The set $B$ consists of prime integers less than $7$,so $B = \{2, 3, 5\}$.
The number of elements in $B$ is $n(B) = 3$.
The total number of relations from $A$ to $B$ is given by the formula $2^{n(A) \times n(B)}$.
Substituting the values,we get $2^{3 \times 3} = 2^9$.

(B) Given that the number of elements in set $A$ is $n(A) = p$ and the number of elements in set $B$ is $n(B) = q$.
The total number of elements in the Cartesian product $A \times B$ is $n(A \times B) = n(A) \times n(B) = pq$.
$A$ relation from set $A$ to set $B$ is a subset of $A \times B$.
The total number of subsets of a set with $n$ elements is $2^n$.
Therefore,the total number of relations from set $A$ to set $B$ is $2^{pq}$.

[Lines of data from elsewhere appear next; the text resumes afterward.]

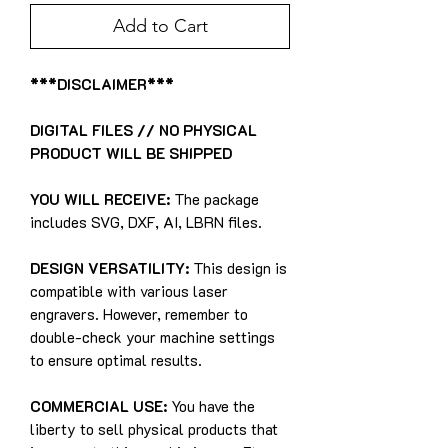
Add to Cart
***DISCLAIMER***
DIGITAL FILES // NO PHYSICAL
PRODUCT WILL BE SHIPPED
YOU WILL RECEIVE:
The package
includes SVG, DXF, AI, LBRN files.
DESIGN VERSATILITY:
This design is
compatible with various laser
engravers. However, remember to
double-check your machine settings
to ensure optimal results.
COMMERCIAL USE:
You have the
liberty to sell physical products that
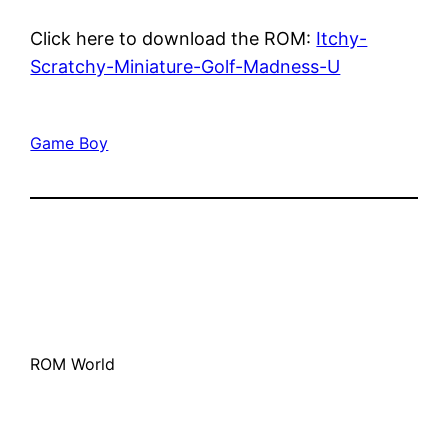
Click here to download the ROM:
Itchy-
Scratchy-Miniature-Golf-Madness-U
Game Boy
ROM World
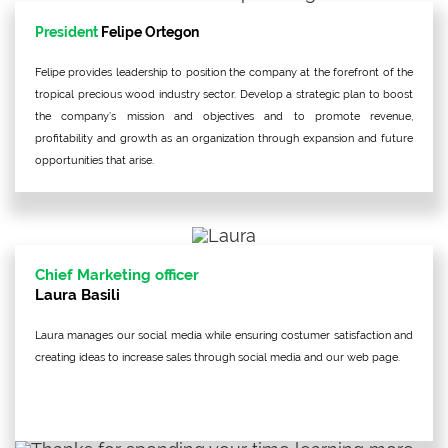
President
Felipe Ortegon
Felipe provides leadership to position the company at the forefront of the
tropical precious wood industry sector. Develop a strategic plan to boost
the company’s mission and objectives and to promote revenue,
profitability and growth as an organization through expansion and future
opportunities that arise.
Chief Marketing officer
Laura Basili
Laura manages our social media while ensuring costumer satisfaction and
creating ideas to increase sales through social media and our web page.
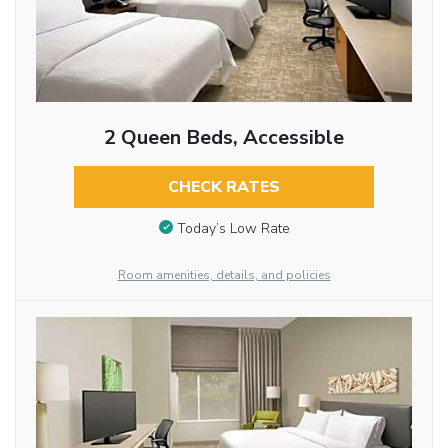
2 Queen Beds, Accessible
CHECK RATES
Today’s Low Rate
Room amenities, details, and policies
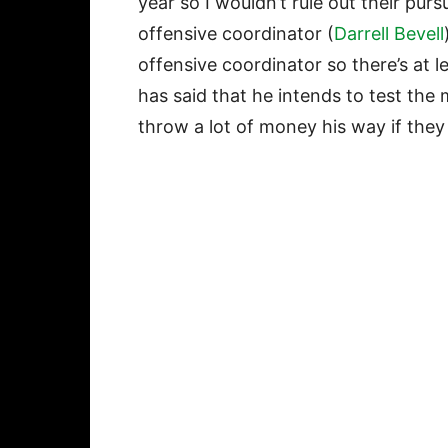
year so I wouldn’t rule out their pur
offensive coordinator (
Darrell Bevell
offensive coordinator so there’s at 
has said that he intends to test the m
throw a lot of money his way if they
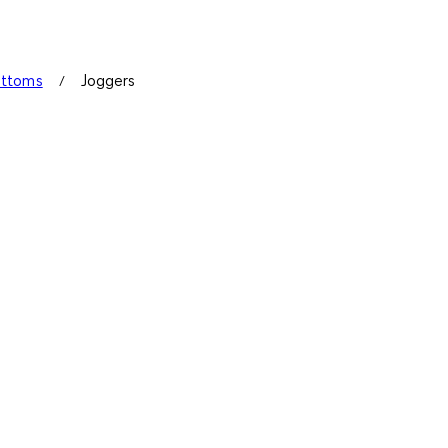
ottoms
Joggers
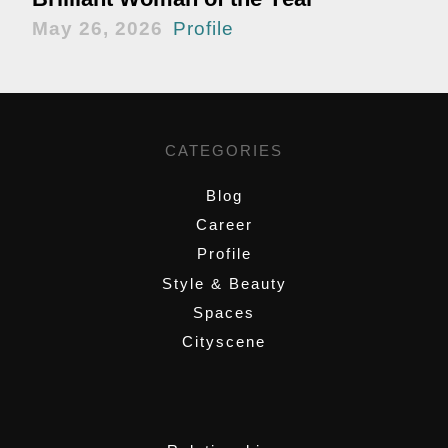
May 26, 2026
Profile
CATEGORIES
Blog
Career
Profile
Style & Beauty
Spaces
Cityscene
,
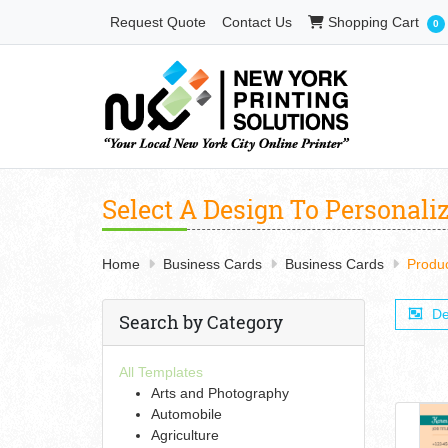
Shopping Cart
Request Quote
Contact Us
Shopping Cart
0
Select A Design To Personali
Home
Business Cards
Business Cards
Produ
De
Search by Category
All Templates
Arts and Photography
Automobile
Agriculture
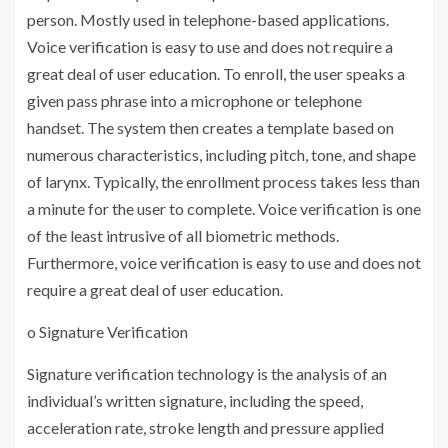
person. Mostly used in telephone-based applications.
Voice verification is easy to use and does not require a
great deal of user education. To enroll, the user speaks a
given pass phrase into a microphone or telephone
handset. The system then creates a template based on
numerous characteristics, including pitch, tone, and shape
of larynx. Typically, the enrollment process takes less than
a minute for the user to complete. Voice verification is one
of the least intrusive of all biometric methods.
Furthermore, voice verification is easy to use and does not
require a great deal of user education.
o Signature Verification
Signature verification technology is the analysis of an
individual’s written signature, including the speed,
acceleration rate, stroke length and pressure applied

(A) We need to find the number of integer pairs $(x, y)$ satisfying $4x^{2} + y^{2} < 52$.
We test values of $x$ such that $4x^{2} < 52$,i.e.,$x^{2} < 13$. Thus,$x \in \{0, \pm 1, \pm 2, \pm 3\}$.
Case $1$: If $x = 0$,then $y^{2} < 52$. So $y \in \{0, \pm 1, \pm 2, \dots, \pm 7\}$. Total $15$ values.
Case $2$: If $x = \pm 1$,then $4(1)^{2} + y^{2} < 52 \implies y^{2} < 48$. So $y \in \{0, \pm 1, \pm 2, \dots, \pm 6\}$. Total $2 \times 13 = 26$ values.
Case $3$: If $x = \pm 2$,then $4(4) + y^{2} < 52 \implies y^{2} < 36$. So $y \in \{0, \pm 1, \pm 2, \dots, \pm 5\}$. Total $2 \times 11 = 22$ values.
Case $4$: If $x = \pm 3$,then $4(9) + y^{2} < 52 \implies y^{2} < 16$. So $y \in \{0, \pm 1, \pm 2, \pm 3\}$. Total $2 \times 7 = 14$ values.
Total number of elements $= 15 + 26 + 22 + 14 = 77$.

(C) The relation is defined as $R = \{(a, b) : a = b - 2, b > 6\}$.
Given $b > 6$,let us test the options.
For option $(A)$,$(8, 6)$: Here $b = 6$,which does not satisfy $b > 6$.
For option $(B)$,$(3, 8)$: Here $a = 3$ and $b = 8$. Checking the condition $a = b - 2$,we get $3 = 8 - 2 = 6$,which is false.
For option $(C)$,$(6, 8)$: Here $a = 6$ and $b = 8$. Checking the condition $a = b - 2$,we get $6 = 8 - 2 = 6$,which is true. Also,$b = 8 > 6$ is satisfied.
For option $(D)$,$(8, 7)$: Here $a = 8$ and $b = 7$. Checking the condition $a = b - 2$,we get $8 = 7 - 2 = 5$,which is false.
Therefore,$(6, 8) \in R$ is the correct answer.